Separately, Goodblend is struggling to get its own shareholders to agree to liquidate the business, with another pending lawsuit filed by Surterra Holdings, a division of Parallel. That suit alleges that minority owner Medical Bloom, which holds a 25% stake in Goodblend, has refused to agree to a dissolution. Parallel is asking for a court order to force the liquidation in order to pay off Goodblend’s debts, given that the Pennsylvania subsidiary is insolvent, the Post-Gazette reported.
Parallel’s exit also reportedly may cause issues for the University of Pittsburgh School of Medicine, with which Goodblend has a 10-year contract – signed in 2020 – to partner on medical cannabis research, along with a $3 million funding obligation by Goodblend.

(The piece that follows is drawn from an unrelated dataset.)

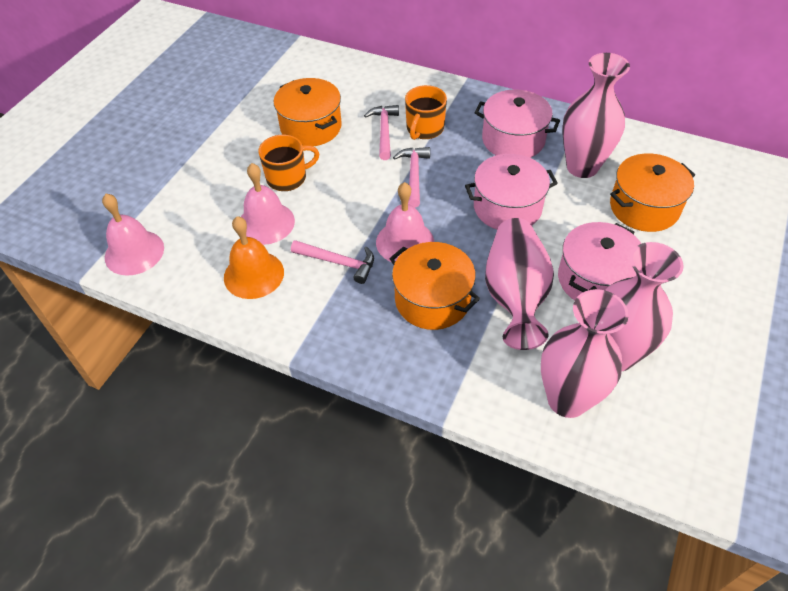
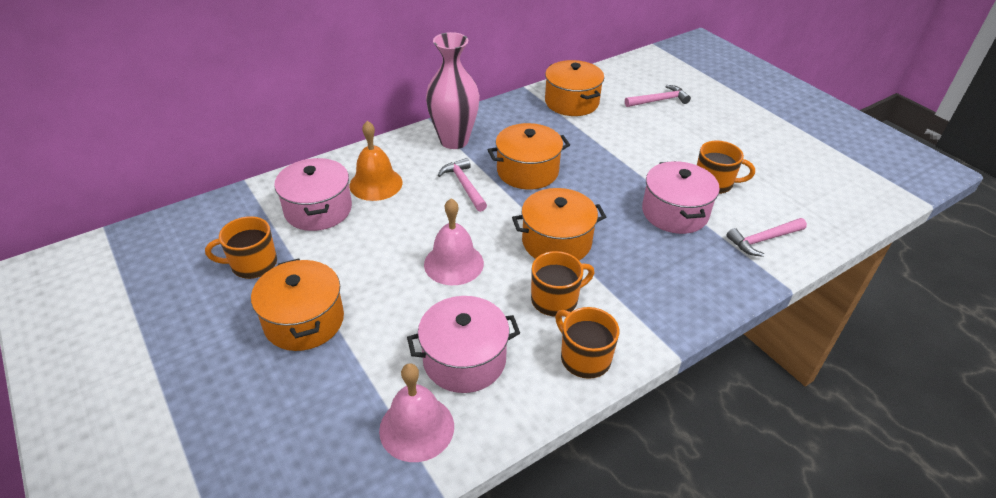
orange mug: 2 -> 4
orange pot: 3 -> 4
pink bell: 3 -> 2
pink vase: 4 -> 1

The exit from Pennsylvania and the default in Texas leaves Parallel – “one of the largest privately held, vertically integrated, multistate cannabis operators in the United States,” according to its website – with a footprint in Florida, Massachusetts, and Nevada.
2 comments
John Kallis
July 29, 2023 at 8:08 am
It appears that Parallel-Surterra is having financial problems in multiple states and hasn’t been keeping its investors informed and up to date with the current state of financial affairs of the company. They have not been transparent at all and have made no substantive press release regarding the health of the company. Shareholders are upset and some have sent letters to their respective State AG’s Offices to look into what exactly is going on with Parallel – Surterra. Any investigative media help would be greatly. appreciated.
Debra Borchardt
August 2, 2023 at 6:45 am
If you can share those letters with us it would help.